## [Tarefas]
1 - Segundo o texto sobre Andorra, qual é a área do território do principado?
2 - Retome o texto sobre Andorra e escreva a continuação a partir da última frase.

## [Texto da página]
Andorra: o principado esquecido, herdeiro da organicidade medieval




Você conhece um principado que há sete séculos vive em paz, resguardado dos conflitos que não têm cessado de ensanguentar a terra?

Uma nação que soube conservar suas tradições ancestrais, abrindo-se largamente para o progresso moderno?

Ela ocupa um modesto território de 468 km2, no coração da Europa entre a França e a Espanha, aninhada no seio da cordilheira dos Pirineus.

Você adivinhou: trata-se dos Vales de Andorra – les Valls d'Andorra, para empregar o catalão, idioma falado do país.

Convenhamos que é assunto mais frequente, na imprensa internacional, Mônaco e Liechtenstein, do que esse curioso principado montanhês, desconhecido e injustamente esquecido.

Porém, cada verão, milhares de turistas apressados atravessam as fronteiras andorranas para comprar, livres de imposto, bebidas alcoólicas ou aparelhos eletrônicos.

Mas, sem dúvida, quase não têm tempo de estudar as instituições nascidas na Idade Média e que sobreviveram até nossos dias, quase inalteradas...





Certos autores, desorientados pela originalidade de seu sistema político, têm falado de “República de Andorra”.

Mesmo sendo muito democrático o funcionamento do Estado, Andorra é bem um principado, ou, para ser mais preciso, um “co-principado”.

## [Dados fornecidos]

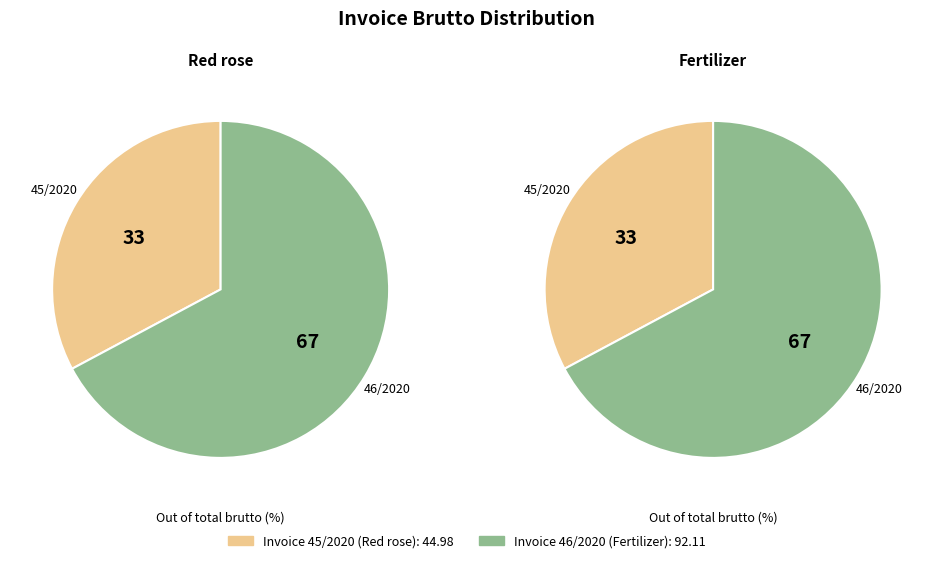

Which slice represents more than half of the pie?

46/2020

---

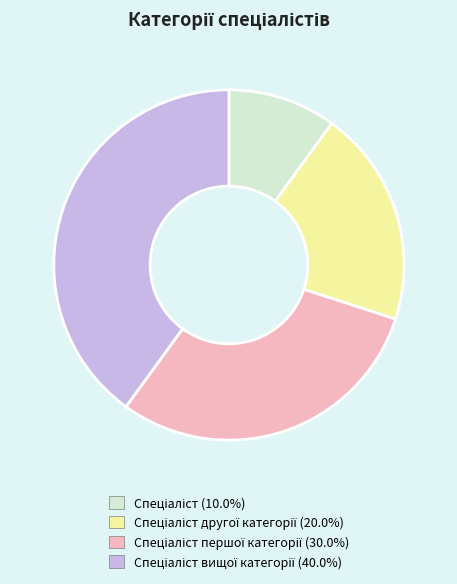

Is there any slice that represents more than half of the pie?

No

## [Respostas]
1 - 468 km2.

2 -
Com efeito, até muito recentemente dois “co-principes”, de igual dignidade, exercem uma soberania consagrada pela História. Um deles é o bispo de Urgell, Espanha. O outro é o presidente da França.

Mas como se chegou a essa situação singular? Isso merece, certamente, uma explicação.

Uma legenda dourada conta que o próprio Carlos Magno concedeu a liberdade aos andorranos, para os recompensar por o haverem ajudado a combater os mouros da Espanha.

O hino nacional proclama ufanamente essa filiação imperial, ao menos hipotética:

“El grau Carlemany, mon Pare, dels Alarbs me desllivrá... O grande Carlos Magno, meu pai, dos árabes me livrou...”




Historicamente, é a partir do século IX que os bispos de Urgell estendem pouco a pouco sua autoridade temporal sobre as seis paróquias que formam o território do atual principado.

A 8 de janeiro de 1176, os andorranos assinaram uma concordata com o bispo Bernardo Sanç e o reconheceram por seu suzerano.

Incapaz de assumir, só ela, a proteção de seus súditos, a Igreja de Urgell cedeu Andorra em feudo aos condes de Caboet.

Por casamento, os direitos destes passaram à casa de Caste1bó. Em 1208, Roger-Bernard II de Foix desposava a última herdeira dos Castelbó.

Abria-se, então, um período sombrio de lutas cruentas, opondo os bispos de Urgell a seus poderosos vassalos, os condes de Foix.

A 8 de setembro de 1278, consciente de sua debilidade militar, o bispo Pére d’Urtx concluia um primeiro ‘paréage’ com seu adversário, Roger-Bornard III.

Este acordo de circunstância, delimitando as jurisdições respectivas dos bispos de Urgell e dos condes de Foix, deveria ter uma espantosa longevidade. Junto com o segundo ‘paréage’, de 1288, constitui ainda hoje as bases da independência e da especificidade dos Vales andorranos.




Se os bispos de Urgell conservaram suas prerrogativas até o presente, os condes de Foix cederam as deles, em consequência de alianças matrimoniais, aos soberanos da Navarra.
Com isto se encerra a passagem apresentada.